During the COVID-19 outbreak, mask rules, vaccination requirements and business closures hit the courts, posing science and government questions to judges. Now they are increasingly being asked to weigh the anthelmintic drug ivermectin.
At least two dozen lawsuits have been filed in the U.S., many in recent weeks, by people trying to get hospitals to give their COVID patients to loved ones ivermectin, a parasite drug that conservative commentators have promoted as a treatment despite its absence. irrefutable evidence that it helps people with the virus.
Interest in the drug began to grow towards the end of last year and towards the beginning of this, when research – some of which was later discontinued in other countries – showed that ivermectin had some potential, and it became a hot topic of conversation among conservatives on social media. …
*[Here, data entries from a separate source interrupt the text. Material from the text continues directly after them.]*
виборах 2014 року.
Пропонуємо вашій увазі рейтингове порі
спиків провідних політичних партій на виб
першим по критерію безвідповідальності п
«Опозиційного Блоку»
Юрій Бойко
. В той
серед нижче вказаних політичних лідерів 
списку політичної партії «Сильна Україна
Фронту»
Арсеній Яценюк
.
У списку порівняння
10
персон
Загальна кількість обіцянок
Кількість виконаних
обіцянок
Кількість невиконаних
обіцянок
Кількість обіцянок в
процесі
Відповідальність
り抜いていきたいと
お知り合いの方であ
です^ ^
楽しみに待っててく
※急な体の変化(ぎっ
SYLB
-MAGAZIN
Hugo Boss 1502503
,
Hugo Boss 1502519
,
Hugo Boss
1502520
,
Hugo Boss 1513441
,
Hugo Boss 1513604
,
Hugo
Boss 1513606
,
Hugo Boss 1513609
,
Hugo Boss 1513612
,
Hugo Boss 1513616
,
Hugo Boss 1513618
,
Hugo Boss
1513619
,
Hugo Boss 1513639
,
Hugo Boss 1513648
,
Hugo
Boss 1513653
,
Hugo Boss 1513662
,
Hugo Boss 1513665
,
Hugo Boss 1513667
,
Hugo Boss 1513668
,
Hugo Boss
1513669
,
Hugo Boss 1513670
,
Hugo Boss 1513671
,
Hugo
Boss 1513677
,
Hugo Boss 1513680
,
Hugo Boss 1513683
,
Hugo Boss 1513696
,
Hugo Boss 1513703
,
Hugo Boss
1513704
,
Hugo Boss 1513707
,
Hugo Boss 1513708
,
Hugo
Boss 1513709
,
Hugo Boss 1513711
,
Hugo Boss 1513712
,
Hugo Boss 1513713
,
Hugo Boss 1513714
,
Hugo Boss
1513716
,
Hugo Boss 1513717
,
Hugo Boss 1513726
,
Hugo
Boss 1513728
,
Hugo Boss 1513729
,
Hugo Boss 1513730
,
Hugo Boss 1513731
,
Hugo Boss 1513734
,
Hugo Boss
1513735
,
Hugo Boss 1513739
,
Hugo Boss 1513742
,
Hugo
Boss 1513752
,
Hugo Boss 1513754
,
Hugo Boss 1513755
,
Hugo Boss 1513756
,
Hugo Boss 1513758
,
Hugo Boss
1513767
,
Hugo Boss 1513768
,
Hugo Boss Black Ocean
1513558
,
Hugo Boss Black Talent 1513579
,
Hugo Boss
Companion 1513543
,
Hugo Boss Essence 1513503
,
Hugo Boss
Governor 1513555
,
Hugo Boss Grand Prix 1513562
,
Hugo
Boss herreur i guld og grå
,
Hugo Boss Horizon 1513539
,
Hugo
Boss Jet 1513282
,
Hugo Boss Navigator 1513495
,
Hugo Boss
The lawsuits, some of which were filed by the same western New York lawyer, relate to similar grounds. Families received prescriptions for ivermectin, but hospitals have refused to use it on their loved ones, who are often on mechanical ventilation and are on the verge of death.
There have been mixed results in state courts. Some judges refused to order hospitals to prescribe ivermectin. Others have ordered medical workers to administer the medication, despite fears it could be harmful.
In a September Staten Island case, State Supreme Court Justice Ralph Porzio refused to order the use of ivermectin in a situation where a man sued a hospital on behalf of his ailing father, citing unsubstantiated impact.
“This court will not require any physician to be placed in a potentially unethical position where he could commit medical malpractice by prescribing a drug for an unapproved, allegedly misused purpose,” he wrote.
“This is amazing,” said James Beck, a Philadelphia attorney specializing in drug and medical device product liability, and has written of a large number of such cases. “I’ve never seen anything like it before.”
In some cases, the initial order to prescribe the drug is subsequently canceled.
Hospitals backed down, saying their standards of care did not allow them to give patients a drug that was not approved for COVID and could potentially cause harm, and that allowing laymen and judges to reject healthcare providers is a dangerous path. way down.
“Medicine works like this: they are experts, doctors and … hospitals,” said Arthur Kaplan, professor of bioethics at New York University’s Grossman School of Medicine. “When you go there, you do not go to a restaurant. You are not ordering your own treatments. “
“You cannot have a field of medicine that requires practice in accordance with the requirements of the patients, backed up by court orders. This is definitely a terrible drug, ”Kaplan said.
Ralph Lorigo doesn’t think so. A lawyer from Buffalo, New York, filed his first of several lawsuits over ivermectin in January after he was approached by the family of an 80-year-old woman who was in hospital on mechanical ventilation. His second case occurred later that month with a 65-year-old woman hospitalized.
In both cases, the judges ordered the hospitals to give the women ivermectin as requested by their families. Both women survived hospitalization.
Lorigo, who has been involved in many cases since then, is adamant that ivermectin works. Health experts and federal agencies say there is little evidence of its effectiveness against COVID-19 and more research is needed. Research is currently underway.
Ivermectin is approved by the Food and Drug Administration for the treatment of infections caused by roundworms, lice, and other tiny parasites in humans. The Food and Drug Administration (FDA) has tried to refute claims that animal drugs can help fight COVID-19, warning that high doses can cause nausea, vomiting, diarrhea, seizures, delirium and even death.
Lorigo said his clients were not looking for such doses, but only versions of drugs intended for humans.
Regarding doctors refusing to treat patients with ivermectin, Lorigo said, “They are not gods because they wear white jackets,” he said. “I disagree with their position.”
As for the hospital administrators, “it’s like they are the only ones who rule everything, only they make decisions in their hospital. I do not accept this as a rule of law for us. “
Litigation over the drug has taken place as courts have also grappled with issues such as whether employers or governments can require workers to be vaccinated against the virus that has killed more than 700,000 people in the United States.
Beck, a drug liability lawyer, said doctors have the right to prescribe ivermectin to treat COVID, even if it has not been approved by the FDA for treating the disease, if they believe it has therapeutic value – a so-called “shutdown.” use label.
“I had never seen before this case where a judge was asked to force someone to be misused,” he said.
Lorigo said he has received more inquiries from families about the drug in the past 10 weeks, and there are now four lawyers working on those cases, including two he recently hired.